La segunda duda es consecuencia de la primera. Si todo ha de resolverse en un espacio de tiempo políticamente brevísimo, la oportunidad para el debate, para el contraste de posicionamientos, desaparece, se hace inviable. Y, modestamente, creo que el calado de esta reforma es de una profundidad tal que exige un debate social, al que todos parecía que nos habíamos apuntado tras el 15M (muchos, en cualquier caso, ya ejercíamos en esas lides). La discusión en el seno del PSOE no se ha producido pero, más importante aún es, lógicamente, la opinión de la ciudadanía.
El párrafo anterior me conduce, inexorablemente, a la tercera duda: el referéndum. El artículo 167 de la propia Constitución lo prevé: "Aprobada la reforma por las Cortes Generales, será sometida a referéndum para su ratificación cuando así lo soliciten, dentro de los quince días siguientes a su aprobación, una décima parte de los miembros de cualquiera de las Cámaras". El resultado de ese referéndum es muy previsible, pero ello no resta legitimidad a la iniciativa. Aunque, de la misma forma que estimo que la discusión, el debate y la calma en la toma de decisiones son imprescindibles en esta cuestión, sobre todo en el seno de la izquierda (la derecha ni se plantea discusión alguna), la necesidad, o no, de la celebración de un referéndum, la estimo secundaria. Sobre todo, teniendo en cuenta el coste económico que lleva aparejado. Secundario pero no despreciable. Si ha de hacerse, hágase.
Y hablando de izquierda, aparece la cuarta duda: ¿Son estas nuestras medidas, nuestras actitudes, nuestros caminos? Puede que las circunstancias impongan la toma de decisiones que, probablemente, serían impensables en contextos "normales". Pero es que... Los argumentos para la justificación terminan debilitándose, aunque nadie con un mínimo de capacidad crítica y de análisis dude que en el PP irían mucho más lejos (hasta el infinito y más allá) en el paquete de reformas, constitucionales o no, que terminarían degradando nuestra calidad de vida y nuestro modelo de sociedad solidaria. A tres meses de unas elecciones, ¿ha de ser este gobierno socialista quien adopte esta decisión? Ante la apariencia del envenenado consenso reformista, yo preferiría que fuera el PP, que dice que va a ganar las elecciones, quien pasara a la historia como aquel que decidió dar el paso.

§ Datos mostrados
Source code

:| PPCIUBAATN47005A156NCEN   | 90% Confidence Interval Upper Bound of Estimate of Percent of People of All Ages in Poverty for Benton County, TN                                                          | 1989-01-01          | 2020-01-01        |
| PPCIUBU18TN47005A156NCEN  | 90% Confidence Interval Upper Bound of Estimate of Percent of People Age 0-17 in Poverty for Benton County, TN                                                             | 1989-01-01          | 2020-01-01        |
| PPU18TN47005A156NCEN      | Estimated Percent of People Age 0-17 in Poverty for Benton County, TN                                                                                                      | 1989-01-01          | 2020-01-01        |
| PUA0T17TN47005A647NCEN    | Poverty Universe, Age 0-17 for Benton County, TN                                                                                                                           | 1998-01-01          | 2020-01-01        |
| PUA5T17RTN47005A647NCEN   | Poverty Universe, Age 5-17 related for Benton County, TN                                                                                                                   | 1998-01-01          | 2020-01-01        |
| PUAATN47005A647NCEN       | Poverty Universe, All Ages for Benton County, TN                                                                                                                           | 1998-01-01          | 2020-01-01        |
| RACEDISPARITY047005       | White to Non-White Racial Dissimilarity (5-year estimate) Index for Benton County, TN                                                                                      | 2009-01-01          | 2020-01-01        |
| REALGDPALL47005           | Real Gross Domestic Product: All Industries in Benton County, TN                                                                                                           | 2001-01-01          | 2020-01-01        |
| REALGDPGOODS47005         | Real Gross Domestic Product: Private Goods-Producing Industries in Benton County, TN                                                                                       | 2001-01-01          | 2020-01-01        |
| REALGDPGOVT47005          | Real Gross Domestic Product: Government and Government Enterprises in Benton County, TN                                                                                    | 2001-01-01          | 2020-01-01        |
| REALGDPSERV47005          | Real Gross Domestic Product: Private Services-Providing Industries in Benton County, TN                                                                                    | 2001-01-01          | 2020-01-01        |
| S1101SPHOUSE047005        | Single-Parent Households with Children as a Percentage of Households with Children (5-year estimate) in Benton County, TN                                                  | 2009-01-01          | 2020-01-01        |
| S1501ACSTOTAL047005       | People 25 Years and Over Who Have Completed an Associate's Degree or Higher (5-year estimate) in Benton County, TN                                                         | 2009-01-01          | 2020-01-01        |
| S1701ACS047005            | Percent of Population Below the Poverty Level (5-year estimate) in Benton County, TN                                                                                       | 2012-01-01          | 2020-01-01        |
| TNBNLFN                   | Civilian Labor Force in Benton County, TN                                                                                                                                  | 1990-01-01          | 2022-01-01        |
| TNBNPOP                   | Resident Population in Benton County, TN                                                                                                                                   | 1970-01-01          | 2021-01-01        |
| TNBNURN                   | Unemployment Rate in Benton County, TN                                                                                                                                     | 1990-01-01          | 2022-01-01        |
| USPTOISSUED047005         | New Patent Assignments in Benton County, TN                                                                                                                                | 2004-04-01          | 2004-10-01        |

§ Conjunto de tareas
1) ¿Puedes reproducir de forma literal el fragmento del texto sobre la reforma constitucional que comienza con "Y hablando de" y continúa hasta "dar el paso."?
2) ¿Puedes transcribir sin ningún cambio las líneas del listado que van desde la que contiene "of People of" hasta la que contiene "Universe, Age 0-17", ambas incluidas, y solo esas?

§ Soluciones del ejercicio
1)
Y hablando de izquierda, aparece la cuarta duda: ¿Son estas nuestras medidas, nuestras actitudes, nuestros caminos? Puede que las circunstancias impongan la toma de decisiones que, probablemente, serían impensables en contextos "normales". Pero es que... Los argumentos para la justificación terminan debilitándose, aunque nadie con un mínimo de capacidad crítica y de análisis dude que en el PP irían mucho más lejos (hasta el infinito y más allá) en el paquete de reformas, constitucionales o no, que terminarían degradando nuestra calidad de vida y nuestro modelo de sociedad solidaria. A tres meses de unas elecciones, ¿ha de ser este gobierno socialista quien adopte esta decisión? Ante la apariencia del envenenado consenso reformista, yo preferiría que fuera el PP, que dice que va a ganar las elecciones, quien pasara a la historia como aquel que decidió dar el paso.

2)
:| PPCIUBAATN47005A156NCEN   | 90% Confidence Interval Upper Bound of Estimate of Percent of People of All Ages in Poverty for Benton County, TN                                                          | 1989-01-01          | 2020-01-01        |
| PPCIUBU18TN47005A156NCEN  | 90% Confidence Interval Upper Bound of Estimate of Percent of People Age 0-17 in Poverty for Benton County, TN                                                             | 1989-01-01          | 2020-01-01        |
| PPU18TN47005A156NCEN      | Estimated Percent of People Age 0-17 in Poverty for Benton County, TN                                                                                                      | 1989-01-01          | 2020-01-01        |
| PUA0T17TN47005A647NCEN    | Poverty Universe, Age 0-17 for Benton County, TN                                                                                                                           | 1998-01-01          | 2020-01-01        |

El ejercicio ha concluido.